- [DATASET ENTRIES]:
-*-*-
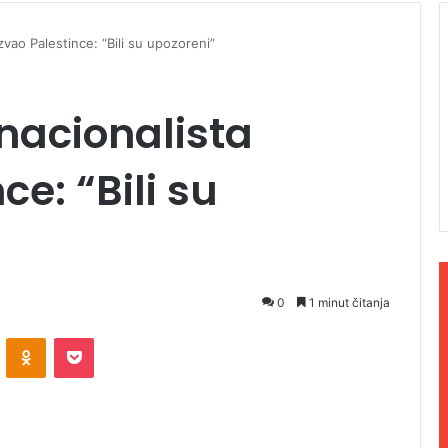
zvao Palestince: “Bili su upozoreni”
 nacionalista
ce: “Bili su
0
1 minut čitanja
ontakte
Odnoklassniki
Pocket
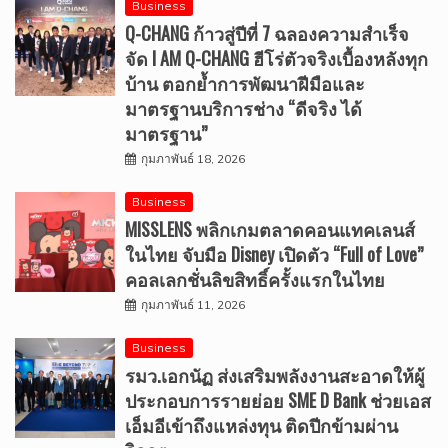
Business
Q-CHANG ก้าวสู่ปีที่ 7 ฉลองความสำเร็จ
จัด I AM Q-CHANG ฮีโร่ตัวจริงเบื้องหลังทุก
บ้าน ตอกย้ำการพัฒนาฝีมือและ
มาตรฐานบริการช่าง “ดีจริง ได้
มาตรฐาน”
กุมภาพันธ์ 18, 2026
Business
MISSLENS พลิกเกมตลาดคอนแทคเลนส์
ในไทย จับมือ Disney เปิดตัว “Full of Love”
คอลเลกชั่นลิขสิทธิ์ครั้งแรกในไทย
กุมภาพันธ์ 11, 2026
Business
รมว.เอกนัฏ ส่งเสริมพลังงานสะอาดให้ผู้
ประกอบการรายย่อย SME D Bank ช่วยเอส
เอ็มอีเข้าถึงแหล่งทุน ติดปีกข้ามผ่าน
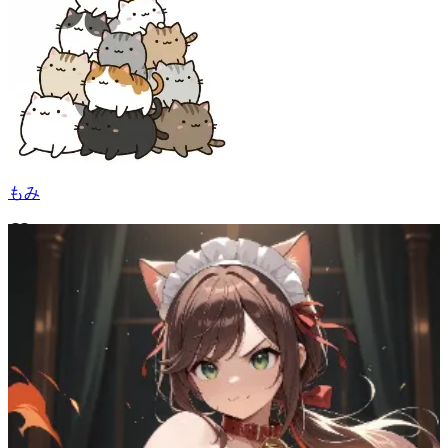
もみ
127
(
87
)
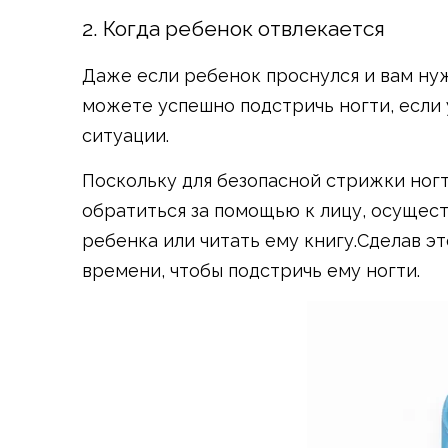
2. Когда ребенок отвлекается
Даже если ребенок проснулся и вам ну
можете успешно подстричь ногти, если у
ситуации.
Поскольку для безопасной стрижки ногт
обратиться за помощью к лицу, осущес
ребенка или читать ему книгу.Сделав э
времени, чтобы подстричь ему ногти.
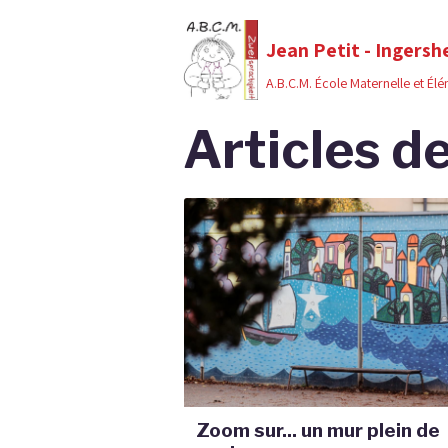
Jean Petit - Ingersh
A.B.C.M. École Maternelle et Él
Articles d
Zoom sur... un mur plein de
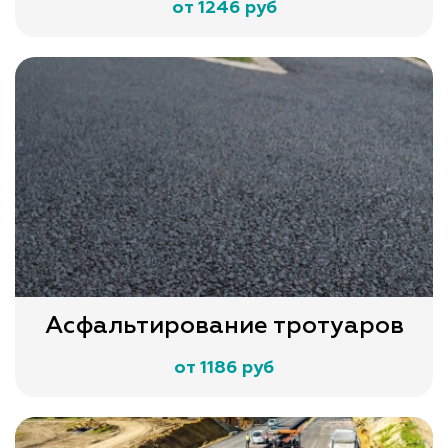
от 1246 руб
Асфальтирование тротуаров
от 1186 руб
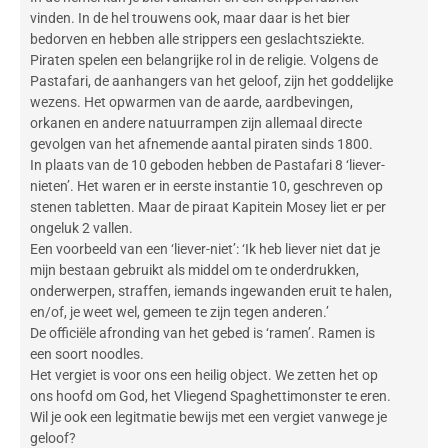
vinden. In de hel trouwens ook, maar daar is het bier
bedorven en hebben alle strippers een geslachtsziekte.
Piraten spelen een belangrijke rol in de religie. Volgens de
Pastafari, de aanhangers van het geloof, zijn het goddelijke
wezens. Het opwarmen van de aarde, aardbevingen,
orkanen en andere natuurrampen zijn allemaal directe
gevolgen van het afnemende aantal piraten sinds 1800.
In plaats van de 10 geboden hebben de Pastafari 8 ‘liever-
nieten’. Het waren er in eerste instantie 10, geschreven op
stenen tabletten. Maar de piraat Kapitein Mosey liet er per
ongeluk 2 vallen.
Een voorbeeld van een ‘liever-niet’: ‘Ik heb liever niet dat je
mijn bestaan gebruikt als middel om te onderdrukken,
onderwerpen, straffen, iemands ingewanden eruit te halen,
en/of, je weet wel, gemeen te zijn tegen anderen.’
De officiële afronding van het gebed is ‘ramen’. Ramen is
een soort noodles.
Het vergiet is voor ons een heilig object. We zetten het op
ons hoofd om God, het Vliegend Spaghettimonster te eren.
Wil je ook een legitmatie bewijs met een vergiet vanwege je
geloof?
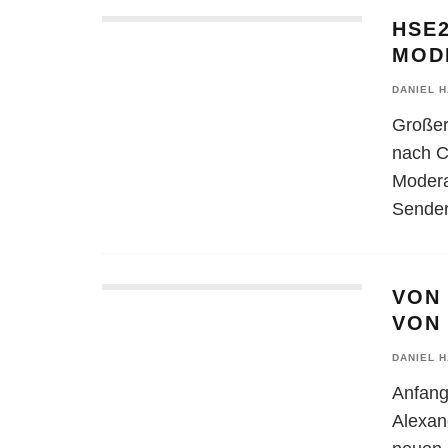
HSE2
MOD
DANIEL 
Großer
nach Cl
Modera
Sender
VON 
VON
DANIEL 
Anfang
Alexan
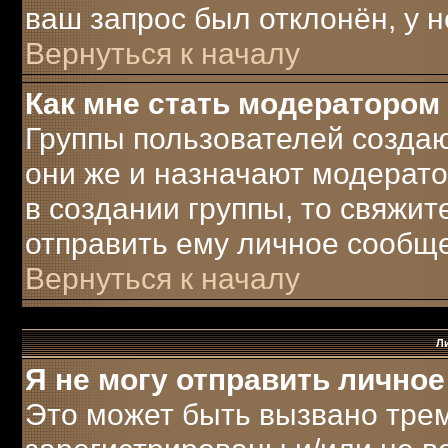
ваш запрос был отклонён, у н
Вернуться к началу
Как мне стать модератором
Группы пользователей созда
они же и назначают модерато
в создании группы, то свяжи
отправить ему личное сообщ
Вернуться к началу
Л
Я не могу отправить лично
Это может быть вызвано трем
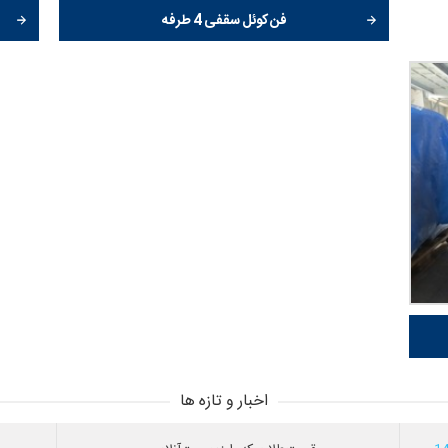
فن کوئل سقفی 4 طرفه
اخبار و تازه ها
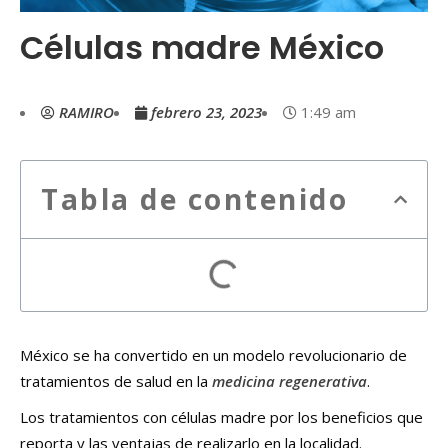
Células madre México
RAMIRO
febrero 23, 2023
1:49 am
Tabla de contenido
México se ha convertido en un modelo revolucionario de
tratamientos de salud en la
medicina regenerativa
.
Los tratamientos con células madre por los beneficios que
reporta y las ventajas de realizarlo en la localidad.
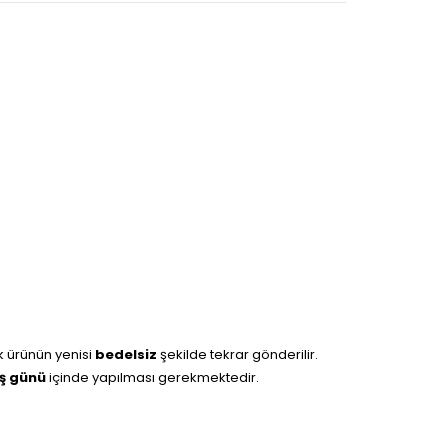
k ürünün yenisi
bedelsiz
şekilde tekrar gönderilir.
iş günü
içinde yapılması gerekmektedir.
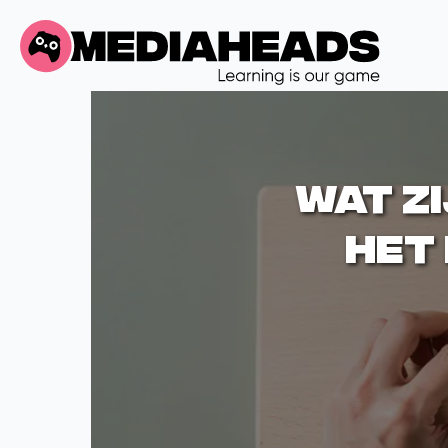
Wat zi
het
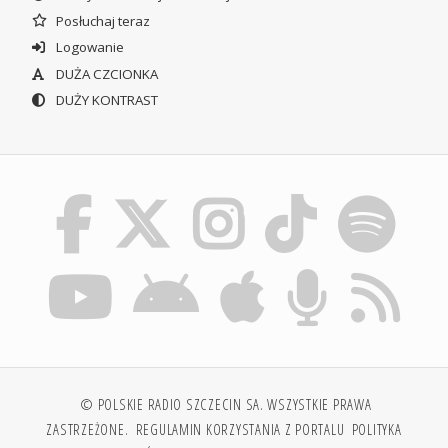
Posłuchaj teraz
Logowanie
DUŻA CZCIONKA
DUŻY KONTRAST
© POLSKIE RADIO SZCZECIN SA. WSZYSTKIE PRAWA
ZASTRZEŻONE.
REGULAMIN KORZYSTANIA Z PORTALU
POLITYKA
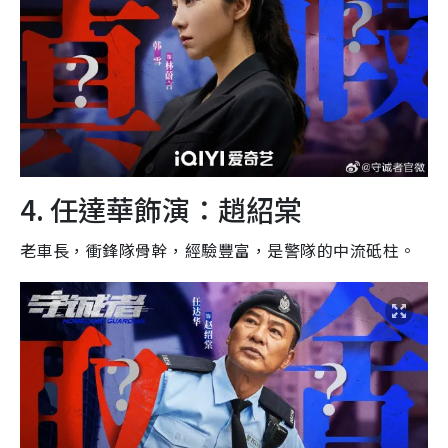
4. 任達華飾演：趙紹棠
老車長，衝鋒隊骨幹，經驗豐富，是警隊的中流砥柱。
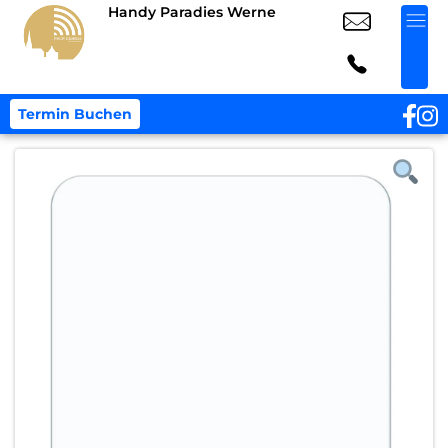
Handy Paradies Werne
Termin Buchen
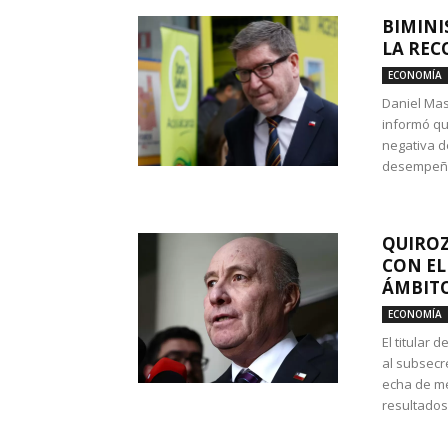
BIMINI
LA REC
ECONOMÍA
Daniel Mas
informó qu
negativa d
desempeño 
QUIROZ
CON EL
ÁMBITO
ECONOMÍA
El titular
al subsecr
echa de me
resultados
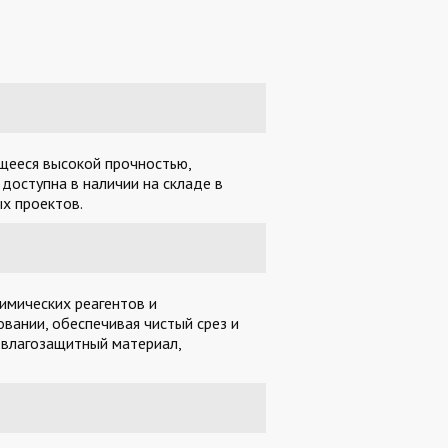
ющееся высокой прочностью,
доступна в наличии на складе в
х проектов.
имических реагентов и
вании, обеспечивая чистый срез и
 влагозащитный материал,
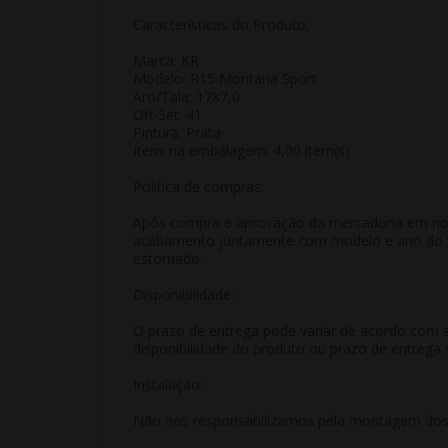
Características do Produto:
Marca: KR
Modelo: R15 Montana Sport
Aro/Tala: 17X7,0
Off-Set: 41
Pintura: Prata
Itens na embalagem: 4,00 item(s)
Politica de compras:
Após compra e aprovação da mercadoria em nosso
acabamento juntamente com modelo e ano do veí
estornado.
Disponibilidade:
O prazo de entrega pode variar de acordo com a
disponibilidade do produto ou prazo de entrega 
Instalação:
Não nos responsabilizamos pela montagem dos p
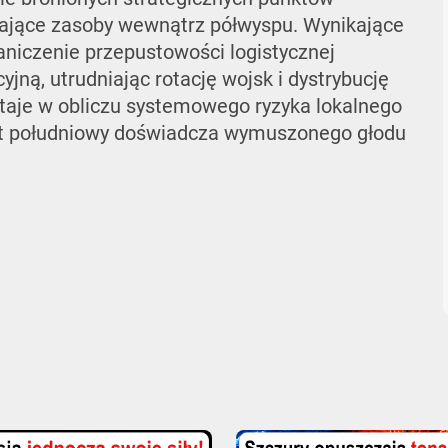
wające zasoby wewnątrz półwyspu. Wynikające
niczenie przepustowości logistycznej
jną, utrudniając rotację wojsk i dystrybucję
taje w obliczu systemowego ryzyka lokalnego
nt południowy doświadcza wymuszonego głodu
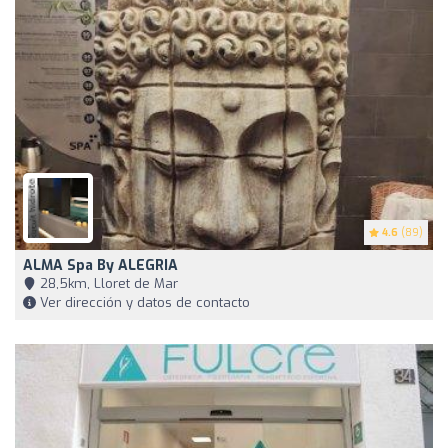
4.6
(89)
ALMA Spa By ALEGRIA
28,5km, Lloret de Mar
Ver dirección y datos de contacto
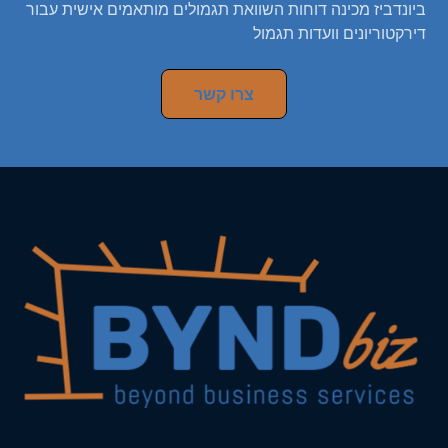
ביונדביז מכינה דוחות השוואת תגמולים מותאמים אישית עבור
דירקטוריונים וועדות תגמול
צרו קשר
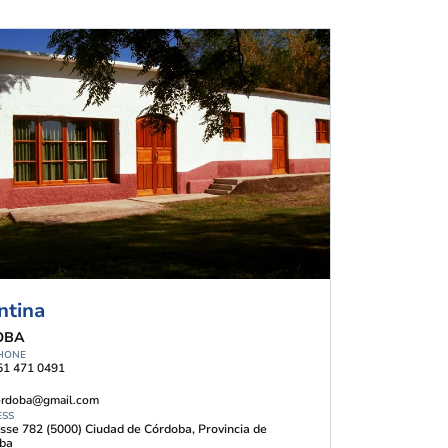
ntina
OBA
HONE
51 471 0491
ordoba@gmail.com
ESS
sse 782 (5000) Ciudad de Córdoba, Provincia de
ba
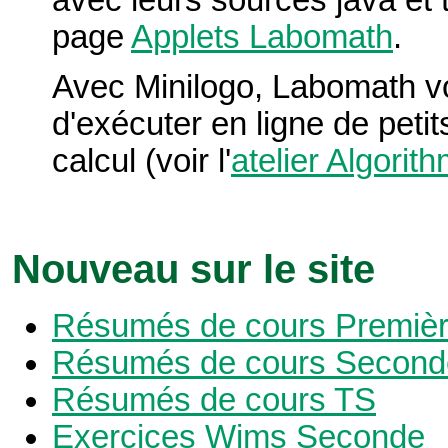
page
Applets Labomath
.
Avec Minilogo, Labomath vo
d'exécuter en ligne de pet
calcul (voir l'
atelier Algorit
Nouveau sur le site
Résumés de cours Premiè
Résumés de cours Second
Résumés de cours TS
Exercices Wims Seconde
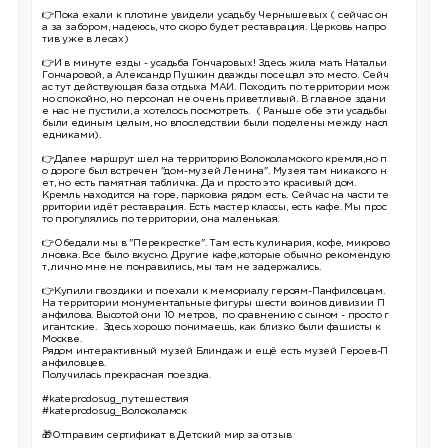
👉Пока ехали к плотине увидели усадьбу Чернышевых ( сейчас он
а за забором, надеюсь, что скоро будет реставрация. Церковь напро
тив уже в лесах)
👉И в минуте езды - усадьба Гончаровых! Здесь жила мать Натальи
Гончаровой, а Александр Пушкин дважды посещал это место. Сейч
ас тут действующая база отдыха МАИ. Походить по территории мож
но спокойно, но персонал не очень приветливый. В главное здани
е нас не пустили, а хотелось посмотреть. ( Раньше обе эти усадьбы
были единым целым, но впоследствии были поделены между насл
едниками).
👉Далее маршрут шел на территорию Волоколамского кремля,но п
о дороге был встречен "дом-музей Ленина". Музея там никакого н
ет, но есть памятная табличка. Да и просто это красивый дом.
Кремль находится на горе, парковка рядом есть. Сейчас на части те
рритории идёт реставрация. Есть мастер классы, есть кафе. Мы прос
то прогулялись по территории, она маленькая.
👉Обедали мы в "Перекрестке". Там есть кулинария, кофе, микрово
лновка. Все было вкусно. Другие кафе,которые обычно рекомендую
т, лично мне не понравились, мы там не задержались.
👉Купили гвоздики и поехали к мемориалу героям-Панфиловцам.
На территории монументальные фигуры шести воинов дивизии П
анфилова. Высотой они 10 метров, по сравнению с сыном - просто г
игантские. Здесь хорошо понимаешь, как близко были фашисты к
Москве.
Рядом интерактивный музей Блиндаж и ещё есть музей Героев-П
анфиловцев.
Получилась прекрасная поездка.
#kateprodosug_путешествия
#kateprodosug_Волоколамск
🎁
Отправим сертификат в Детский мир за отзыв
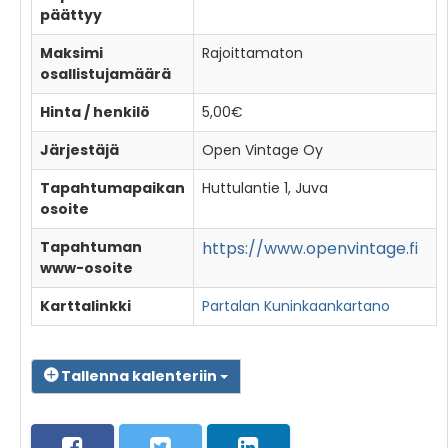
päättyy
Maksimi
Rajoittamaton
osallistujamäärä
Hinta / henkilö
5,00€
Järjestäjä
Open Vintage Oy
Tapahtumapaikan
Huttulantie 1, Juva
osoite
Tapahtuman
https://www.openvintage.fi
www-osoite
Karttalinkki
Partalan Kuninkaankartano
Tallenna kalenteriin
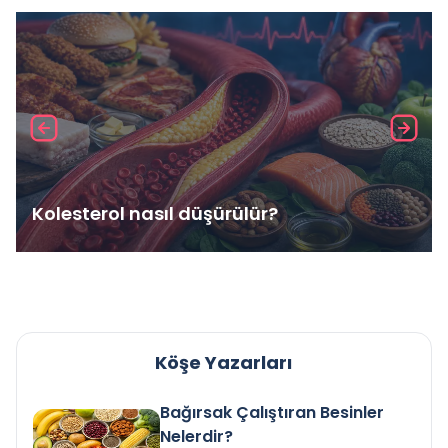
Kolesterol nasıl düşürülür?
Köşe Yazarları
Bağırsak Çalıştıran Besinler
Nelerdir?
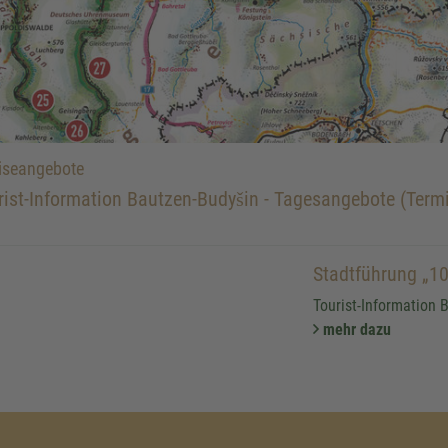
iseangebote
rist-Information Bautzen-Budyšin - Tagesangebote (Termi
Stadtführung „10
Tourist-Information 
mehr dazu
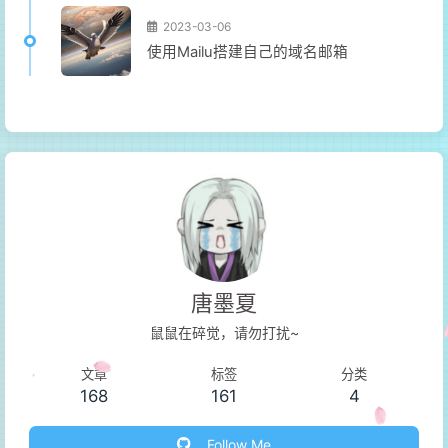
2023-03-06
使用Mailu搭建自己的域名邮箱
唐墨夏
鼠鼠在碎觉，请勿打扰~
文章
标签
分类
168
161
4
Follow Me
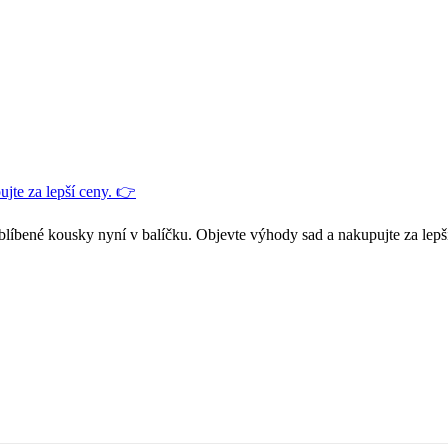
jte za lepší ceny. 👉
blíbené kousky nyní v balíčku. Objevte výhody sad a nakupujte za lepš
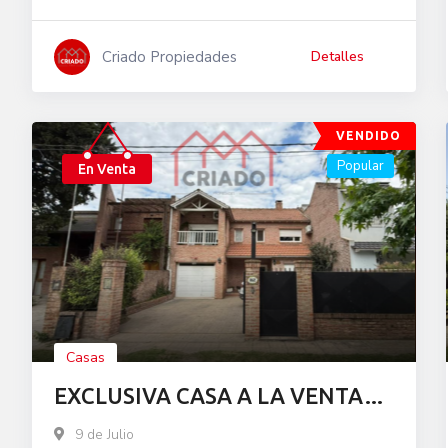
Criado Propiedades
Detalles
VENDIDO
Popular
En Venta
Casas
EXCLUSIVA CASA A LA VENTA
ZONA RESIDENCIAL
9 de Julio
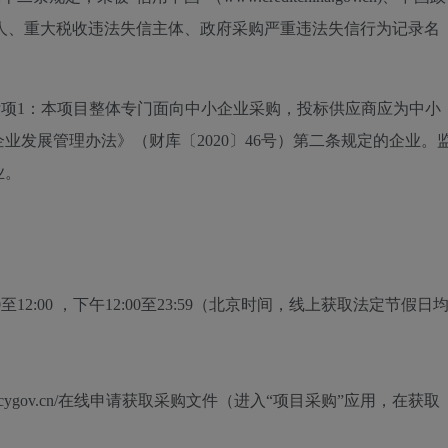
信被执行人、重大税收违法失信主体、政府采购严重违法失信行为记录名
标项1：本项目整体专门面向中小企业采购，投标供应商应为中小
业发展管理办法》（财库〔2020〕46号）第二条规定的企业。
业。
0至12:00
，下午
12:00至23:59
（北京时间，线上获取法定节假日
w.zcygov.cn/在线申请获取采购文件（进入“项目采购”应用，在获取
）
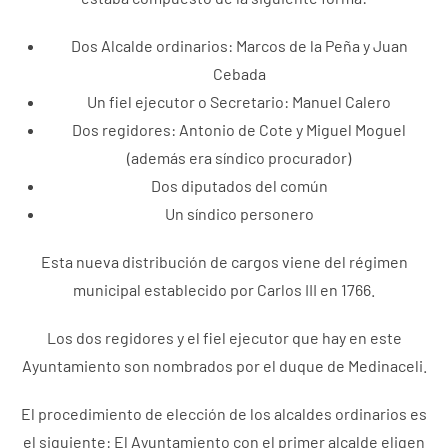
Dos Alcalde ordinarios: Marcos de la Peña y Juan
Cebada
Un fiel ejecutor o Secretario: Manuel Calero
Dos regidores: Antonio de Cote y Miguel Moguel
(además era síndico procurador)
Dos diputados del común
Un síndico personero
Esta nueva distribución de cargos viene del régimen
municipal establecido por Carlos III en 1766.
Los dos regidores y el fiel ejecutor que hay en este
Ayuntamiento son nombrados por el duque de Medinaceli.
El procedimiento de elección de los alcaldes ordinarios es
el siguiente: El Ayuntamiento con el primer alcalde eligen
-*-*-
- [ABOUT THIS EXERCISE]: Please give back exactly the lines of this listing beginning at the line with "bedorven en hebben" and ending with the line with "nieten’. Het waren", both included, and nothing else.

- [ANSWER BOX]:
bedorven en hebben alle strippers een geslachtsziekte.
Piraten spelen een belangrijke rol in de religie. Volgens de
Pastafari, de aanhangers van het geloof, zijn het goddelijke
wezens. Het opwarmen van de aarde, aardbevingen,
orkanen en andere natuurrampen zijn allemaal directe
gevolgen van het afnemende aantal piraten sinds 1800.
In plaats van de 10 geboden hebben de Pastafari 8 ‘liever-
nieten’. Het waren er in eerste instantie 10, geschreven op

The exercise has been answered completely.